The 2nd Circuit ruled for the farmers, noting the government’s asserted interest in in satisfying the consumers’ right to know was “insufficient” to justify the speech-related injury claimed by the farmers:
[W]e hold that consumer curiosity alone is not a strong enough state interest to sustain the compulsion of even an accurate, factual statement in a commercial context (citations omitted).
With that characterization in mind, the new Vermont labeling law includes the following statement of objectives:
Because both the FDA and the U.S. Congress do not require the labeling of food produced with genetic engineering, the State should require food produced with genetic engineering to be labeled as such in order to serve the interests of the State, notwithstanding limited exceptions, to prevent inadvertent consumer deception, prevent potential risks to human health, promote food safety, protect cultural and religious practices, protect the environment, and promote economic development.
This clause explicitly expands the state rationale to include matters of health and safety, likely elevating the significance of the government interests at stake, and refuting any charge that the state is only satisfying consumer curiosity, a seemingly trivial government interest to the courts that doomed the 1994 dairy labeling law.

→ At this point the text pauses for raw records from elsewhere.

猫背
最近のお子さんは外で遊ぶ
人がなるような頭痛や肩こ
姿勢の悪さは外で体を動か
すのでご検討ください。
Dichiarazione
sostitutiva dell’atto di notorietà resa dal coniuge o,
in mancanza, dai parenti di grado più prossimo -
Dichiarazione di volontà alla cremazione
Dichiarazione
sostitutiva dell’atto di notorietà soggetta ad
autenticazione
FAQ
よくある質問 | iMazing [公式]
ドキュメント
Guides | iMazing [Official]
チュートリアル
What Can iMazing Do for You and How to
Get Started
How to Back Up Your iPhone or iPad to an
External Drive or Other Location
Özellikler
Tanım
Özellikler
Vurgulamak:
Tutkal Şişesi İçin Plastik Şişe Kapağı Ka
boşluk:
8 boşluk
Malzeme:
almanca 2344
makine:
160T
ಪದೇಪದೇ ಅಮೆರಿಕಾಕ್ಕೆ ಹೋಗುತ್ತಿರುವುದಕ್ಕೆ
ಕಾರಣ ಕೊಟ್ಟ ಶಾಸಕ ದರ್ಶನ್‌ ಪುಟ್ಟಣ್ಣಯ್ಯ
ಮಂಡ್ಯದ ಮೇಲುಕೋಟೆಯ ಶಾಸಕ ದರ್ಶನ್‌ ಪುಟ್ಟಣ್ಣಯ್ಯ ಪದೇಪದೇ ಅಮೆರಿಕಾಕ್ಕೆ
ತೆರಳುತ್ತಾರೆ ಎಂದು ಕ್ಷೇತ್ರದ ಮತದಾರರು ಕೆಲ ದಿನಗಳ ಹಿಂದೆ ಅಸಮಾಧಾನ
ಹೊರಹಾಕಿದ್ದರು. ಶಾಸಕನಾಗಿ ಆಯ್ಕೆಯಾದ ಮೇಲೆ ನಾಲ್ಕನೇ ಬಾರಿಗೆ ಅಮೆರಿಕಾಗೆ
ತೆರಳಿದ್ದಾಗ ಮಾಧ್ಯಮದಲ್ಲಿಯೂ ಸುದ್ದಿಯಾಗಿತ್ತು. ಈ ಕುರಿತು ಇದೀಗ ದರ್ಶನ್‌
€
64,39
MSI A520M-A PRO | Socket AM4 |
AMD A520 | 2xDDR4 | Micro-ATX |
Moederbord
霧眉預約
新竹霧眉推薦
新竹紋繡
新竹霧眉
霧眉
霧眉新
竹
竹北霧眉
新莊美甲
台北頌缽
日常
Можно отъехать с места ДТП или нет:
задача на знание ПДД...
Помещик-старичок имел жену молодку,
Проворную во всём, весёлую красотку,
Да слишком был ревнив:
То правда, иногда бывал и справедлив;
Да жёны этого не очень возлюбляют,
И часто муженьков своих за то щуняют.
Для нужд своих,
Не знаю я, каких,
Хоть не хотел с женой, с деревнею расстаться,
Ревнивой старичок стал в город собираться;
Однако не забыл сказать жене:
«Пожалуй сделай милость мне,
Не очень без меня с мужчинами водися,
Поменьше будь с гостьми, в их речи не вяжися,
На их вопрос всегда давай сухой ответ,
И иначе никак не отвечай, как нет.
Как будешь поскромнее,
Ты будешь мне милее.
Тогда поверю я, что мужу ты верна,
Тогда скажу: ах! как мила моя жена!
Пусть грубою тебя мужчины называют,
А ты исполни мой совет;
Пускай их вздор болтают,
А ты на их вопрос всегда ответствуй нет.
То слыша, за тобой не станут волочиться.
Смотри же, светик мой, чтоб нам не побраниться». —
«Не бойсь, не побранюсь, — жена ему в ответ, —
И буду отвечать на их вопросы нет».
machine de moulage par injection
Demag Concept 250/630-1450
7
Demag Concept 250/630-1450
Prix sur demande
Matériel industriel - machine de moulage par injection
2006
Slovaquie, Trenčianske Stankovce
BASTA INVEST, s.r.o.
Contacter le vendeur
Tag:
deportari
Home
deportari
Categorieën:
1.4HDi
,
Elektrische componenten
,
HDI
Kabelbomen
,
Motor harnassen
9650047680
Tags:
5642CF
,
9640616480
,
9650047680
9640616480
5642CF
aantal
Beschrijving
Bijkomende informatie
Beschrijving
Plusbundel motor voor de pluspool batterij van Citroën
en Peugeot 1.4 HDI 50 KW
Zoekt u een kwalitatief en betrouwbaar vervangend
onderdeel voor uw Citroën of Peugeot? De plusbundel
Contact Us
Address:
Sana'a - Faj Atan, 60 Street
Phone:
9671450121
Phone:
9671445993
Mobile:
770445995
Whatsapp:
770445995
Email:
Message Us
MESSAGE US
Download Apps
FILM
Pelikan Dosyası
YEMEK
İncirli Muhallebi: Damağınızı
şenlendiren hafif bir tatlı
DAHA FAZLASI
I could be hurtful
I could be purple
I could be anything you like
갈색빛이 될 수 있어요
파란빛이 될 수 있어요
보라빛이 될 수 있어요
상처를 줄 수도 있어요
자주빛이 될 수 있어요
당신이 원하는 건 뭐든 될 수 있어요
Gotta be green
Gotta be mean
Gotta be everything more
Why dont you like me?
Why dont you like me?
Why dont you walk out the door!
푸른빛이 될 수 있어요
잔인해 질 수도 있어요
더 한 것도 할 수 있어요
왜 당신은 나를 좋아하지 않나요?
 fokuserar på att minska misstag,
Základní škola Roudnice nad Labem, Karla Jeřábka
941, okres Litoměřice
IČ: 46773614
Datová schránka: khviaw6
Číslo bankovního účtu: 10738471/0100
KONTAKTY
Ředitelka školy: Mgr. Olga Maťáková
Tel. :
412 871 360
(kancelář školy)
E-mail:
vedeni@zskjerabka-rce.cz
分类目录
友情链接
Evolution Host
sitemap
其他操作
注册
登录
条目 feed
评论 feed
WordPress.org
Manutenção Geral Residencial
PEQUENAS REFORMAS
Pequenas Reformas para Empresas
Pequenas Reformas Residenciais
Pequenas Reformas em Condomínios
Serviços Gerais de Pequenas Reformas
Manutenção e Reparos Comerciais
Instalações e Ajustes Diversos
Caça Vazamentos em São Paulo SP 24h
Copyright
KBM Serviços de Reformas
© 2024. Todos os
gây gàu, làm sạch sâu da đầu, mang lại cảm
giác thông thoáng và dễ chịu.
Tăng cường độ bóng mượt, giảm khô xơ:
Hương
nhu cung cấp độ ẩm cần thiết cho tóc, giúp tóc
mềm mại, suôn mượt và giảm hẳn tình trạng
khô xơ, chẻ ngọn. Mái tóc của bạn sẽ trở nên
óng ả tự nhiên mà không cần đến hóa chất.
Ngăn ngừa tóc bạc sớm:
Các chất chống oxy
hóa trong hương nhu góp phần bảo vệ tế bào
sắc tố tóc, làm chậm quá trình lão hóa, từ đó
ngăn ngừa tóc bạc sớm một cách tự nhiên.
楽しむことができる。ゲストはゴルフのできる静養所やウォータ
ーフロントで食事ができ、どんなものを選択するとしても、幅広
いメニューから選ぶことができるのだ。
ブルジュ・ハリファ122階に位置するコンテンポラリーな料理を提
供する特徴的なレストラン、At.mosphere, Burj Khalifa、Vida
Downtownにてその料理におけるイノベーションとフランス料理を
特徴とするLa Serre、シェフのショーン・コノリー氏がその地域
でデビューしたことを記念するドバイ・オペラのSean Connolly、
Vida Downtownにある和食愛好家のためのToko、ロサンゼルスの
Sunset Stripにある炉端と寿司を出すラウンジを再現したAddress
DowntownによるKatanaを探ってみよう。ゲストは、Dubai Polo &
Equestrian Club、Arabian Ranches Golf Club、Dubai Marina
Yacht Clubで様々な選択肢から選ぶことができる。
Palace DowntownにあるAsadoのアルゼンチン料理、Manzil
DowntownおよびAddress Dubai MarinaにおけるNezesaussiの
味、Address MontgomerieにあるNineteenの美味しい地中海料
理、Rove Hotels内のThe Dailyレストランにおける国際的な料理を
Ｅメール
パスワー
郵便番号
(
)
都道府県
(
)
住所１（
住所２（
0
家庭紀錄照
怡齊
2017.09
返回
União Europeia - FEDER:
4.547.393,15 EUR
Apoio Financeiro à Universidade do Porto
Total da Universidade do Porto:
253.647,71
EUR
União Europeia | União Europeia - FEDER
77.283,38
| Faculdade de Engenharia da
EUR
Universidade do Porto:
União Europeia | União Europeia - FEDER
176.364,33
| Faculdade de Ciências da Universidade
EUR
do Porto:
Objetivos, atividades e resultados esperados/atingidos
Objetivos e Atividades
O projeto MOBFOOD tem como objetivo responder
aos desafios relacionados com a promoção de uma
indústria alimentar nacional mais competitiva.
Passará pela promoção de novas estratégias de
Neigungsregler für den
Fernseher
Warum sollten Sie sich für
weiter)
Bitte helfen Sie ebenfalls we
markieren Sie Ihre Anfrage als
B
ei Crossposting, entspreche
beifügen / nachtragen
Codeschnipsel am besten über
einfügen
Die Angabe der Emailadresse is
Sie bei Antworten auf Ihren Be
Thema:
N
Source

There is a flurry of state labeling efforts now underway - there are 33 new GE food labeling bills pending in 19 states, as well as an Oregon ballot initiative on the November 2014 ballot. At the federal level, opponents of mandatory labeling of GE food have introduced a federal bill, H.R. 4432, that would override any state legislation that would amend the Federal Food, Drug, and Cosmetic Act to declare that any labeling with respect to "bioengineering" would constitute “misbranding” and thus violate the federal statute. This bill would explicitly override state labeling laws:
No State or political subdivision of a State may directly or indirectly establish under any authority or continue in effect as to any food in interstate commerce any requirement for the labeling of a food by virtue of its having been developed using bioengineering, including any requirements for claims that a food is or contains an ingredient that was developed using bioengineering.
This bill competes with the previously-introduced H.R. 1699, a federal bill that would mandate nationwide GE food labeling. Both federal bills are unlikely to pass, leaving the state patchwork of labeling efforts and mandates in place.